沈岱清瞳孔一紧,也不知是醒酒汤的效果太显著了,还是许清徽的话太激人了,他觉得昏昏沉沉脑子都清醒了,脑海里只剩下许清徽说的话。
她说让我歇在这儿。
沈岱清转过身去,看向位子上的娘子。许清徽平日里穿着素雅不施粉黛,却绝不寡淡。今日的一身红妆和眉间的红痣,配着冷静的神色,明艳与疏冷融合,并不显冲突。
“我方才整了整另外一张榻子……”
许清徽看着沈岱清沉下去的眼睛有些疑惑。难道自己睡榻子也不行?
沈岱清最后扶着许清徽去了内屋后,就转身躺在了外间的榻子上。
沈岱清昨天喝了酒,虽然喝了醒酒茶,但是散去酒气还要一会。许清徽起来时经过外间,看到沈岱清还躺在床榻,应当是榻子太小了睡得不太舒服,眉间微微蹙起。许清徽不想打扰他,于是轻手轻脚地往外走,刚出门就和小石桌旁坐着的两个小丫鬟看对了眼。

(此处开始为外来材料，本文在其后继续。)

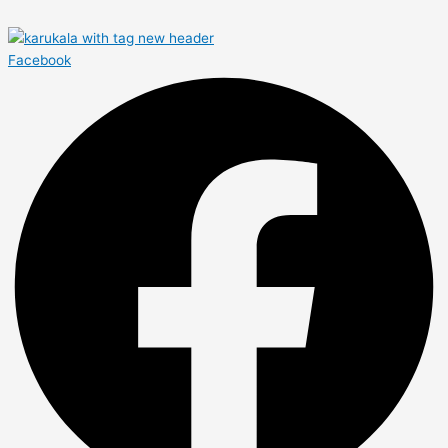
Facebook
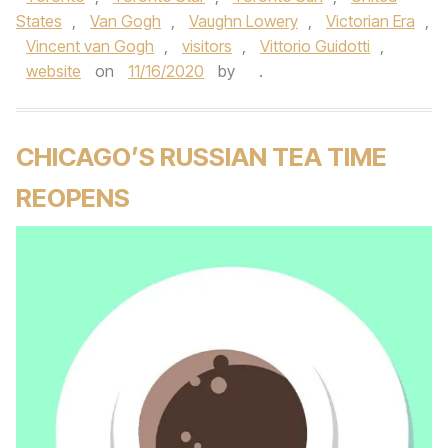
States
,
Van Gogh
,
Vaughn Lowery
,
Victorian Era
,
Vincent van Gogh
,
visitors
,
Vittorio Guidotti
,
website
on
11/16/2020
by
.
CHICAGO’S RUSSIAN TEA TIME
REOPENS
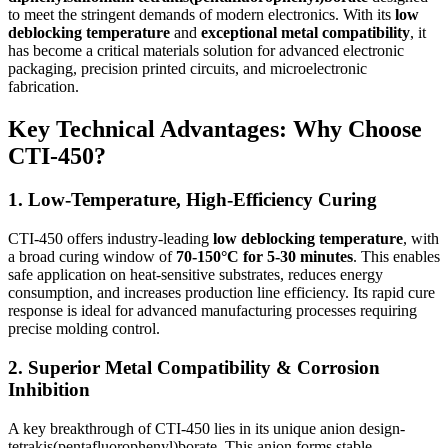
to meet the stringent demands of modern electronics. With its
low
deblocking temperature
and
exceptional metal compatibility
, it
has become a critical materials solution for advanced electronic
packaging, precision printed circuits, and microelectronic
fabrication.
Key Technical Advantages: Why Choose
CTI-450?
1. Low-Temperature, High-Efficiency Curing
CTI-450 offers industry-leading
low deblocking temperature
, with
a broad curing window of
70-150°C for 5-30 minutes
. This enables
safe application on heat-sensitive substrates, reduces energy
consumption, and increases production line efficiency. Its rapid cure
response is ideal for advanced manufacturing processes requiring
precise molding control.
2. Superior Metal Compatibility & Corrosion
Inhibition
A key breakthrough of CTI-450 lies in its unique anion design-
tetrakis(pentafluorophenyl)borate. This anion forms stable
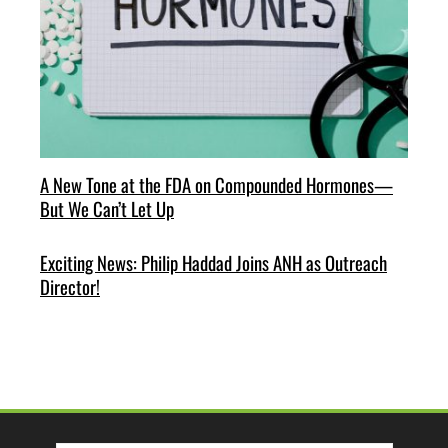
A New Tone at the FDA on Compounded Hormones—
But We Can’t Let Up
Exciting News: Philip Haddad Joins ANH as Outreach
Director!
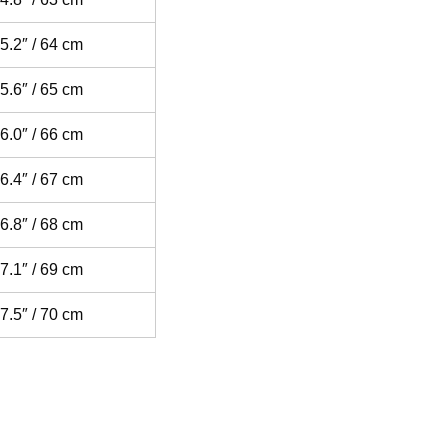
5.2″ / 64 cm
5.6″ / 65 cm
6.0″ / 66 cm
6.4″ / 67 cm
6.8″ / 68 cm
7.1″ / 69 cm
7.5″ / 70 cm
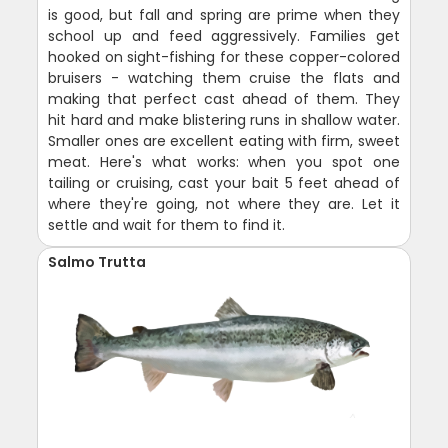
is good, but fall and spring are prime when they
school up and feed aggressively. Families get
hooked on sight-fishing for these copper-colored
bruisers - watching them cruise the flats and
making that perfect cast ahead of them. They
hit hard and make blistering runs in shallow water.
Smaller ones are excellent eating with firm, sweet
meat. Here's what works: when you spot one
tailing or cruising, cast your bait 5 feet ahead of
where they're going, not where they are. Let it
settle and wait for them to find it.
Salmo Trutta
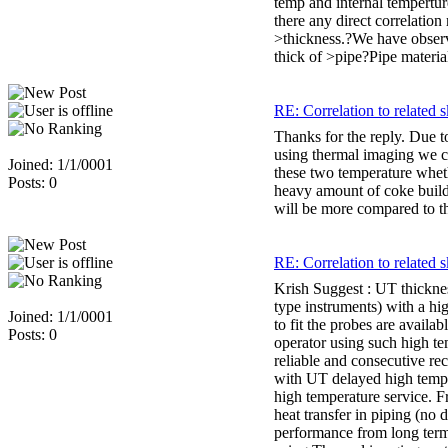
temp and internal tempertur
there any direct correlation
>thickness.?We have observ
thick of >pipe?Pipe materia
RE: Correlation to related s
Thanks for the reply. Due 
using thermal imaging we c
Joined: 1/1/0001
these two temperature whet
Posts: 0
heavy amount of coke build-u
will be more compared to the
RE: Correlation to related s
Krish Suggest : UT thicknes
type instruments) with a hi
Joined: 1/1/0001
to fit the probes are availa
Posts: 0
operator using such high te
reliable and consecutive re
with UT delayed high temp p
high temperature service. F
heat transfer in piping (no
performance from long term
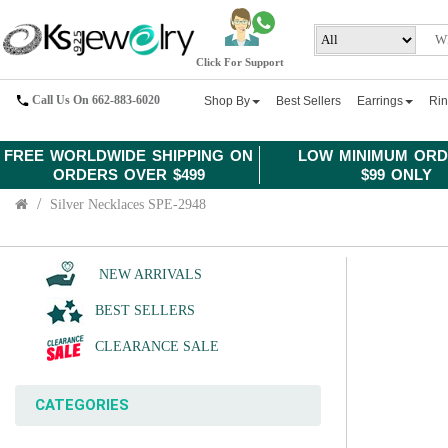
Click For Support
Call Us On 662-883-6020
Shop By
Best Sellers
Earrings
Ri
FREE WORLDWIDE SHIPPING ON
LOW MINIMUM ORD
ORDERS OVER $499
$99 ONLY
Silver Necklaces SPE-2948
NEW ARRIVALS
BEST SELLERS
CLEARANCE SALE
CATEGORIES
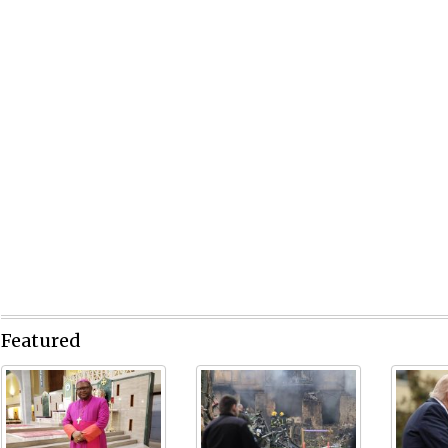
Featured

两个小丫鬟年纪相当性子又好,才一夜的功夫就混熟了,方才应当是在说些什么,突然看到推门而出的自己,圆睁着眼嘴巴紧抿。见自家小姐出来了,夏月快步走上前,扶着许清徽往院子里走。
“怎么了?”许清徽扶着头顶的发髻,发髻扎得有些松散,头不敢多动,搀着夏月缓步往下走。
银杏站在石桌旁,脸上带着笑朝许清徽行礼说:“没事没事,夫人。”
“夫人,这是清水。”银杏给许清徽递了一个杯子,带着歉意接着说,“昨日是银杏疏忽,忘了大人的嘱托,没有把屋里的茶水换了。”